POLITICALLY AND SOCIALLY Well, regimes standing on long-overdue promises, a huge percentage of population below the poverty line, a neglected healthcare system, and mere past focus on sending-based growth, will come falling down. Every country is not as disciplined or controlled as China. China has a grip on its population. Many others do not. The country that would be hit the hardest would be India in this region. I had written an article almost 9 months ago predicting the slowdown of the Indian economy to a dangerous level already.
Many had questioned the article for a few months until it all started to come true. It was the most in-depth article I had ever written on the Indian economy. I had taken the entire Indian economy apart, thread by thread, and put the kit back together without a sewing machine. And nowhere in my wildest dreams had I incorporated economic shocks of CoronaVirus for an Indian economy. It gives me no pleasure to predict doom for any country, even India because my differences are loud and clear but they are with the bigoted regime of Modi and his sidekick Amit Shah. The people of India have just as much place in my heart based on “humanity” as the entire world is, minus the RSS and BJP hate mongers.

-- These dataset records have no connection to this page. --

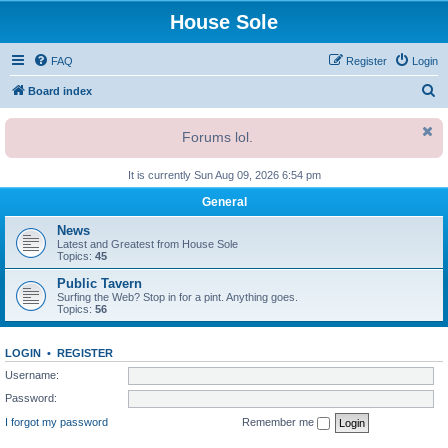
House Sole
FAQ
Register
Login
S
Board index
e
Forums lol.
a
r
It is currently Sun Aug 09, 2026 6:54 pm
c
General
h
News
Latest and Greatest from House Sole
Topics:
45
Public Tavern
Surfing the Web? Stop in for a pint. Anything goes.
Topics:
56
LOGIN
•
REGISTER
Username:
Password:
I forgot my password
Remember me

Elections in countries like ours, Pakistan, will no longer be based on the promises of roads and bridges. Hospitals and health care systems will be demanded by the voters. Educational system betterment will be asked for. Corona will force the leaders to listen to the voters. Something that has never happened in 73 years in Pakistan. This time is the time when the voters will have the say and not the vote taker. Election debates will be based on healthcare and education. Again I say, if the cure is not here by August, the world can see an Armageddon, a size that the world has never witnessed before in 100 years or so.
So the conclusion is that IF this continues till August, we are in a depression that this world has not seen earlier not even in 1929, 1929 was not even 5% as dangerous as the coming one because there was not much to lose at that time, GDP was minuscule. There were no Trillion dollar companies. Globe was nowhere near to being connected enough to have a global economy. Comparing 1929 to 2020 I like comparing the injuries of a person falling off a sidewalk and the other falling off a 10 story building.
Hope you got the picture. You see when I see or forecast something really terrible based on research and numbers, I do not get feared. Why? Because if it is that evident then it is going to happen, then do what you can do to protect yourself and remain calm. If nothing can protect you then no need to worry because that will only create anxiety and anxiety lowers your immune system and a weak immune system in the CoronaVirus days is more dangerous than a future based financial Armageddon, because that is in the person with a job to pay for future and this is today. Take care of yourself today. Yes, I think if we do not have a cure within the next 6 months, we are looking at an economic disaster that this world has never seen before. The world debt alone is $194 trillion dollars, add to it $29 trillion of the American debt, plus the $15 trillion of mortgage debt and then add the Corporate debt which is not included in it plus much more, and then realize that no person with a job to pay for all these debts. House of cards will be coming down. And the cards may be made out of solid steel when they fall on our heads.